A New Jersey state appellate panel determined that a trial court judge improperly failed to ask open-ended questions during jury selection in a suit by a deceased patient’s wife against a nursing home, throwing out a verdict in favor of the nursing home and reopening the case. The case is Estate of Joseph Gamma et al. v. Cedar Hill Health Care Center et al., case number A-3544-13T4 in the Superior Court of New Jersey, Appellate Division.

The court did agree with Gamma that the trial court judge should have asked at least three open-ended questions during jury selection, as required by New Jersey law.
“The questions [posed to the jury] did not elicit verbalized open-ended responses from each juror, and we cannot confidently conclude that the jury empanelled was both fair and impartial,” the per curiam decision said.

Gamma sued Cedar Hill and several of its staff following the death of her husband, Joseph Gamma, in April 2009. Gamma alleged that Cedar Hill failed to provide rails on its bed, which allowed her husband to fall out of bed, causing injuries that later led to his death.

Gamma sued for negligence and violations of the New Jersey Nursing Home Responsibilities and Residents’ Rights Act.

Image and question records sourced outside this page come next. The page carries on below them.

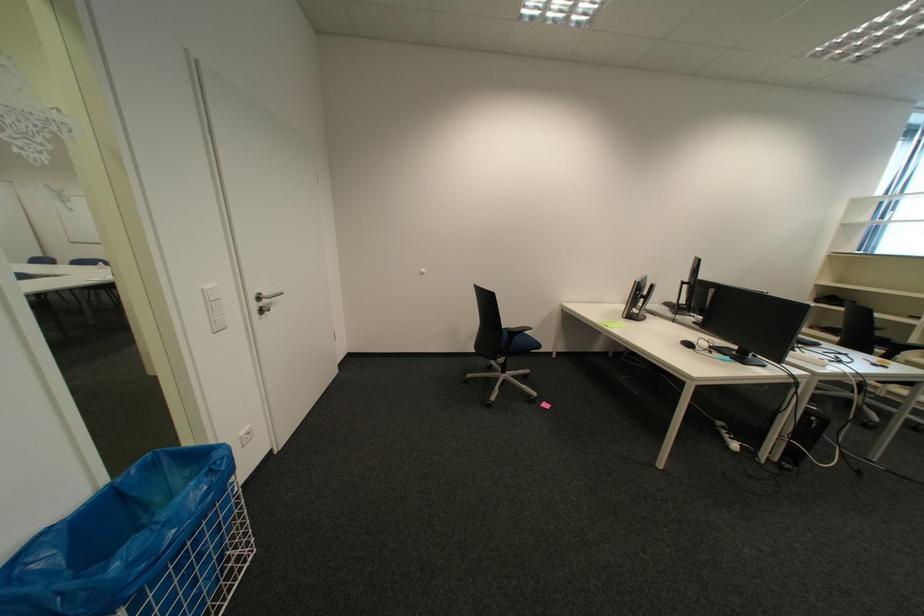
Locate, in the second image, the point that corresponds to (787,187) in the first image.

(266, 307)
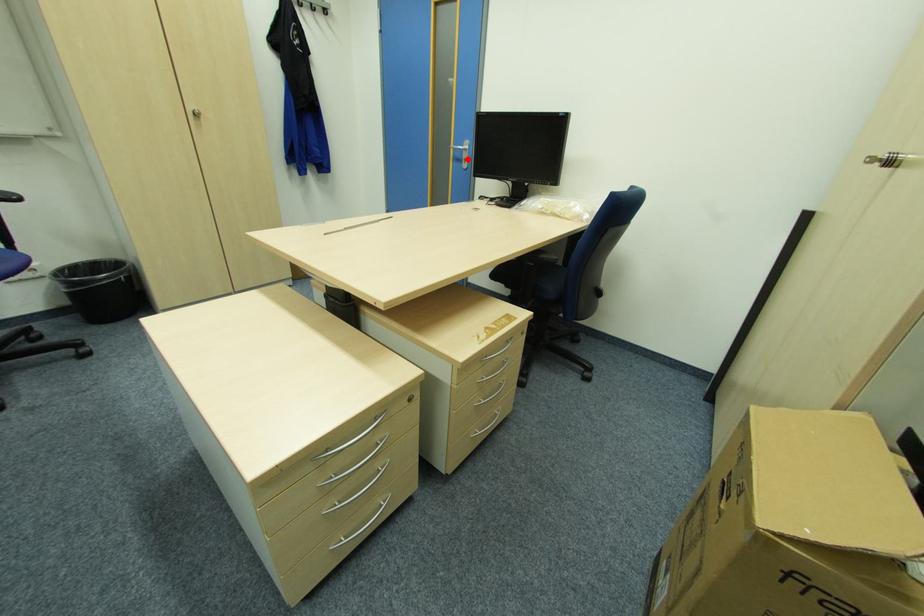
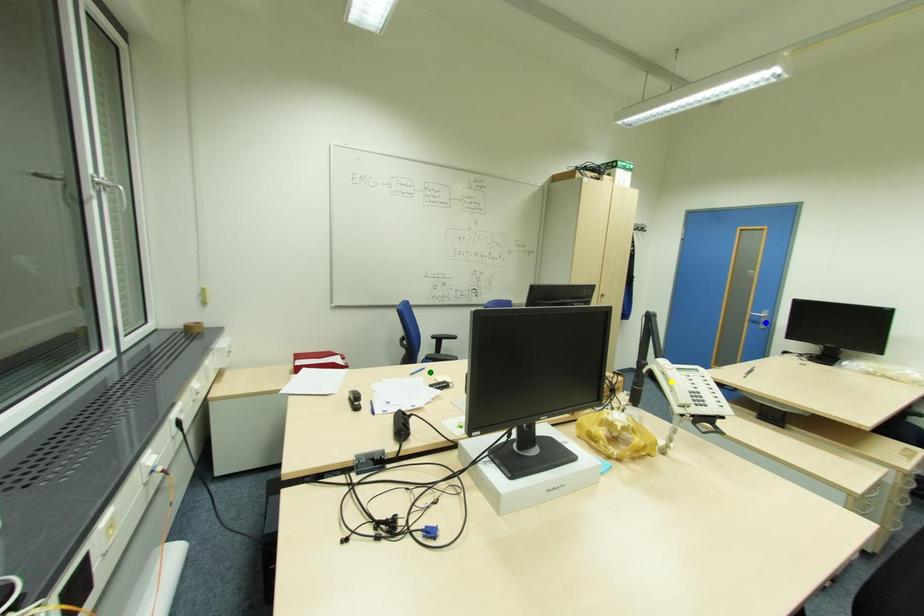
Question: I am providing you with two images of the same scene from different viewpoints. A red point is marked on the first image. You are given multiple points on the second image. Which point in image 2 represents the same 3d spot as the red point in image 1?

Choices:
 (A) yellow point
 (B) blue point
 (C) green point

Answer: (B)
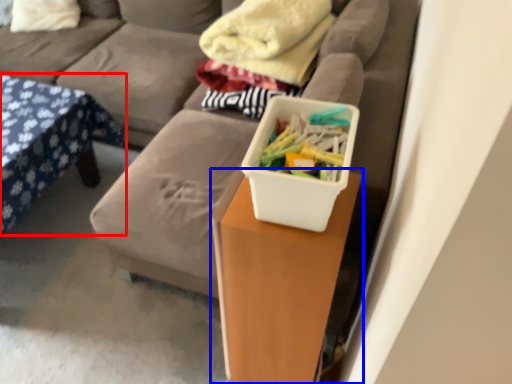
Question: Among these objects, which one is farthest to the camera, furniture (highlighted by a red box) or table (highlighted by a blue box)?

Choices:
 (A) furniture
 (B) table

Answer: (A)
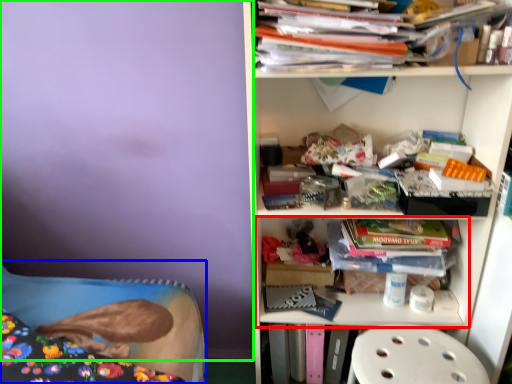
Question: Which is nearer to the shelf (highlighted by a red box)? bed (highlighted by a blue box) or backdrop (highlighted by a green box).

Choices:
 (A) bed
 (B) backdrop

Answer: (A)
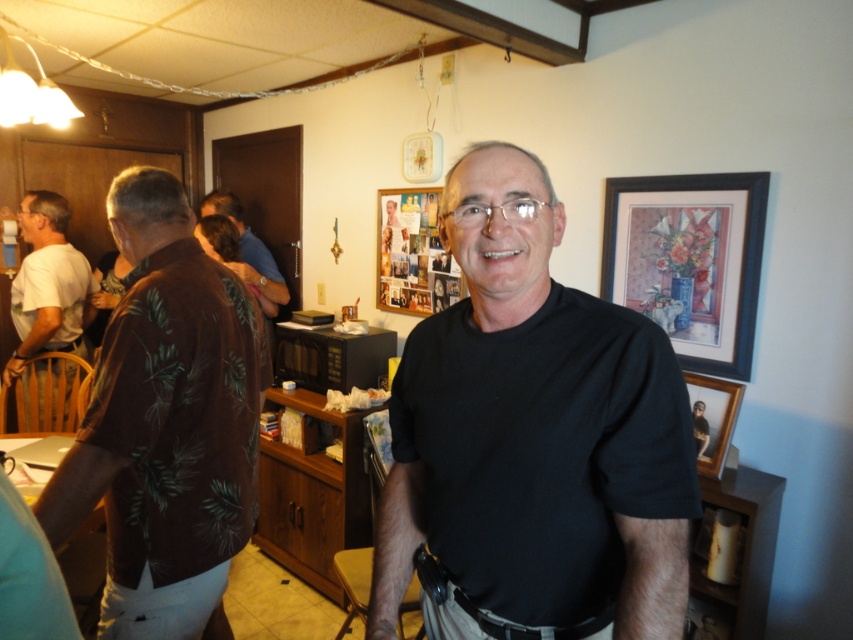
Question: Which point is farther from the camera taking this photo?

Choices:
 (A) (265, 314)
 (B) (683, 380)
 (C) (67, 212)

Answer: (A)

Question: Where is brown floral shirt at center located in relation to wooden picture frame at center in the image?

Choices:
 (A) below
 (B) above

Answer: (B)

Question: Among these objects, which one is farthest from the camera?

Choices:
 (A) wooden picture frame at upper center
 (B) wooden picture frame at center
 (C) brown floral shirt at left
 (D) black framed picture at upper right

Answer: (A)

Question: Can you confirm if black framed picture at upper right is positioned below white cotton shirt at left?

Choices:
 (A) yes
 (B) no

Answer: (B)

Question: Observing the image, what is the correct spatial positioning of black matte shirt at center in reference to brown floral shirt at center?

Choices:
 (A) below
 (B) above

Answer: (A)

Question: Which point is closer to the camera?

Choices:
 (A) (714, 369)
 (B) (714, 381)
 (C) (189, 561)

Answer: (C)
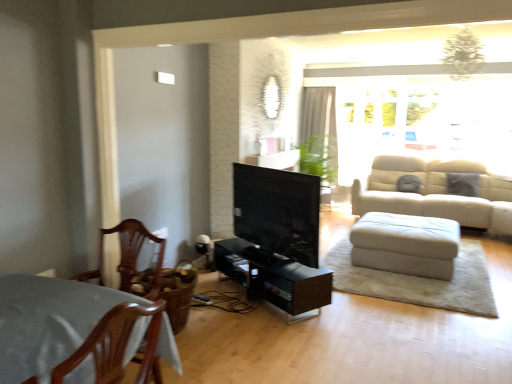
Locate an element on the screen. The image size is (512, 384). black glossy entertainment center at center is located at coordinates (276, 240).

In order to face translucent glass window at upper right, should I rotate leftwards or rightwards?

It's best to rotate right around 21.022 degrees.

In order to face mahogany wood chair at left, should I rotate leftwards or rightwards?

You should look left and rotate roughly 20.197 degrees.

Find the location of `white sheer curtain at upper center`. white sheer curtain at upper center is located at coordinates (x=318, y=133).

I want to click on matte black tv at center, so click(x=278, y=211).

Is matte black tv at center wider than black glossy entertainment center at center?

No.

Consider the image. Is black glossy entertainment center at center at the back of matte black tv at center?

No, black glossy entertainment center at center is not at the back of matte black tv at center.

How different are the orientations of matte black tv at center and black glossy entertainment center at center in degrees?

The angular difference between matte black tv at center and black glossy entertainment center at center is 0.284 degrees.

From the image's perspective, does matte black tv at center appear lower than black glossy entertainment center at center?

Incorrect, from the image's perspective, matte black tv at center is higher than black glossy entertainment center at center.

Is mahogany wood chair at left far from black glossy entertainment center at center?

Absolutely, mahogany wood chair at left is distant from black glossy entertainment center at center.

The height and width of the screenshot is (384, 512). I want to click on entertainment center behind the mahogany wood chair at left, so click(276, 240).

Is mahogany wood chair at left outside of black glossy entertainment center at center?

mahogany wood chair at left lies outside black glossy entertainment center at center's area.

From the image's perspective, between mahogany wood chair at left and white leather footrest at lower right, which one is located above?

white leather footrest at lower right appears higher in the image.

Is mahogany wood chair at left at the left side of white leather footrest at lower right?

Indeed, mahogany wood chair at left is positioned on the left side of white leather footrest at lower right.

Which is in front, mahogany wood chair at left or white leather footrest at lower right?

Positioned in front is mahogany wood chair at left.

From a real-world perspective, which object stands above the other?

mahogany wood chair at left, from a real-world perspective.

Which of these two, mahogany wood chair at left or translucent glass window at upper right, stands shorter?

mahogany wood chair at left.

Could you tell me if mahogany wood chair at left is turned towards translucent glass window at upper right?

No, mahogany wood chair at left is not aimed at translucent glass window at upper right.

Who is bigger, mahogany wood chair at left or translucent glass window at upper right?

With larger size is translucent glass window at upper right.

Based on the photo, does mahogany wood chair at left contain translucent glass window at upper right?

That's incorrect, translucent glass window at upper right is not inside mahogany wood chair at left.

Is black glossy entertainment center at center oriented away from mahogany wood chair at left?

black glossy entertainment center at center is not turned away from mahogany wood chair at left.

Between black glossy entertainment center at center and mahogany wood chair at left, which one is positioned behind?

black glossy entertainment center at center is further away from the camera.

Considering the relative sizes of black glossy entertainment center at center and mahogany wood chair at left in the image provided, is black glossy entertainment center at center wider than mahogany wood chair at left?

Correct, the width of black glossy entertainment center at center exceeds that of mahogany wood chair at left.

You are a GUI agent. You are given a task and a screenshot of the screen. Output one action in this format:
    pyautogui.click(x=<x>, y=<y>)
    Task: Click on the chair above the black glossy entertainment center at center (from a real-world perspective)
    
    Given the screenshot: What is the action you would take?
    tap(129, 258)

Is white sheer curtain at upper center far from translucent glass window at upper right?

That's not correct — white sheer curtain at upper center is a little close to translucent glass window at upper right.

Considering the positions of objects white sheer curtain at upper center and translucent glass window at upper right in the image provided, who is in front, white sheer curtain at upper center or translucent glass window at upper right?

translucent glass window at upper right is closer to the camera.

Choose the correct answer: Is white sheer curtain at upper center inside translucent glass window at upper right or outside it?

white sheer curtain at upper center is spatially situated outside translucent glass window at upper right.

Considering the sizes of white sheer curtain at upper center and translucent glass window at upper right in the image, is white sheer curtain at upper center wider or thinner than translucent glass window at upper right?

In the image, white sheer curtain at upper center appears to be more narrow than translucent glass window at upper right.

In the scene shown: Is white leather footrest at lower right turned away from mahogany wood chair at left?

No.

Between white leather footrest at lower right and mahogany wood chair at left, which one has more height?

mahogany wood chair at left is taller.

From the image's perspective, does white leather footrest at lower right appear lower than mahogany wood chair at left?

Incorrect, from the image's perspective, white leather footrest at lower right is higher than mahogany wood chair at left.

This screenshot has height=384, width=512. I want to click on television that appears above the black glossy entertainment center at center (from a real-world perspective), so click(278, 211).

Where is `entertainment center below the mahogany wood chair at left (from the image's perspective)`? This screenshot has height=384, width=512. entertainment center below the mahogany wood chair at left (from the image's perspective) is located at coordinates (276, 240).

Based on their spatial positions, is matte black tv at center or mahogany wood chair at left closer to black glossy entertainment center at center?

matte black tv at center.

When comparing their distances from white leather footrest at lower right, does black glossy entertainment center at center or translucent glass window at upper right seem further?

translucent glass window at upper right lies further to white leather footrest at lower right than the other object.

Based on their spatial positions, is white sheer curtain at upper center or matte black tv at center further from mahogany wood chair at left?

white sheer curtain at upper center is positioned further to the anchor mahogany wood chair at left.

Which object lies nearer to the anchor point mahogany wood chair at left, white sheer curtain at upper center or black glossy entertainment center at center?

Based on the image, black glossy entertainment center at center appears to be nearer to mahogany wood chair at left.

Looking at the image, which one is located closer to mahogany wood chair at left, black glossy entertainment center at center or white leather footrest at lower right?

The object closer to mahogany wood chair at left is black glossy entertainment center at center.

Which object lies further to the anchor point white sheer curtain at upper center, translucent glass window at upper right or black glossy entertainment center at center?

Among the two, black glossy entertainment center at center is located further to white sheer curtain at upper center.

From the image, which object appears to be nearer to matte black tv at center, mahogany wood chair at left or white leather footrest at lower right?

Based on the image, mahogany wood chair at left appears to be nearer to matte black tv at center.

Consider the image. When comparing their distances from matte black tv at center, does black glossy entertainment center at center or white sheer curtain at upper center seem further?

white sheer curtain at upper center.

You are a GUI agent. You are given a task and a screenshot of the screen. Output one action in this format:
    pyautogui.click(x=<x>, y=<y>)
    Task: Click on the window positioned between mahogany wood chair at left and white sheer curtain at upper center from near to far
    This screenshot has height=384, width=512.
    Given the screenshot: What is the action you would take?
    pyautogui.click(x=419, y=113)

Locate an element on the screen. This screenshot has width=512, height=384. television between mahogany wood chair at left and white leather footrest at lower right is located at coordinates (278, 211).

Locate an element on the screen. This screenshot has width=512, height=384. entertainment center between mahogany wood chair at left and white leather footrest at lower right in the horizontal direction is located at coordinates (276, 240).

Where is `entertainment center located between mahogany wood chair at left and white sheer curtain at upper center in the depth direction`? This screenshot has width=512, height=384. entertainment center located between mahogany wood chair at left and white sheer curtain at upper center in the depth direction is located at coordinates (276, 240).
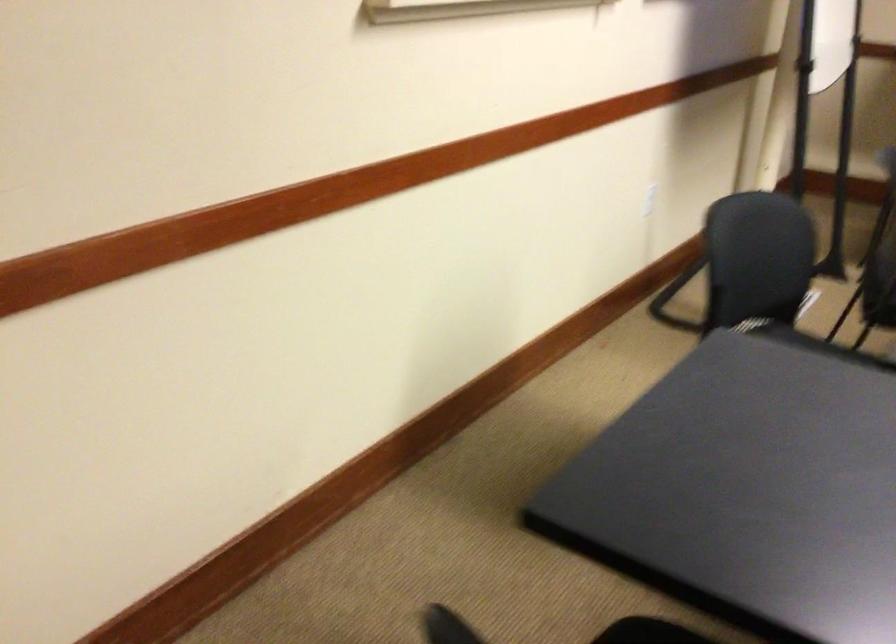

The judge directed a verdict on the question of the Residents’ Rights Act, and the jury found in favor of Cedar Hill concerning negligence.

On appeal, the panel ruled that the trial court had not abused its discretion by directing a verdict, but agreed that the court had erred during jury selection. The panel noted that the trial judge had asked jurors standard biographical and omnibus questions but failed to also ask open-ended questions required by Administrative Directive #4-07.  The judge also rejected a request from the attorneys to ask open-ended questions, according to the decision.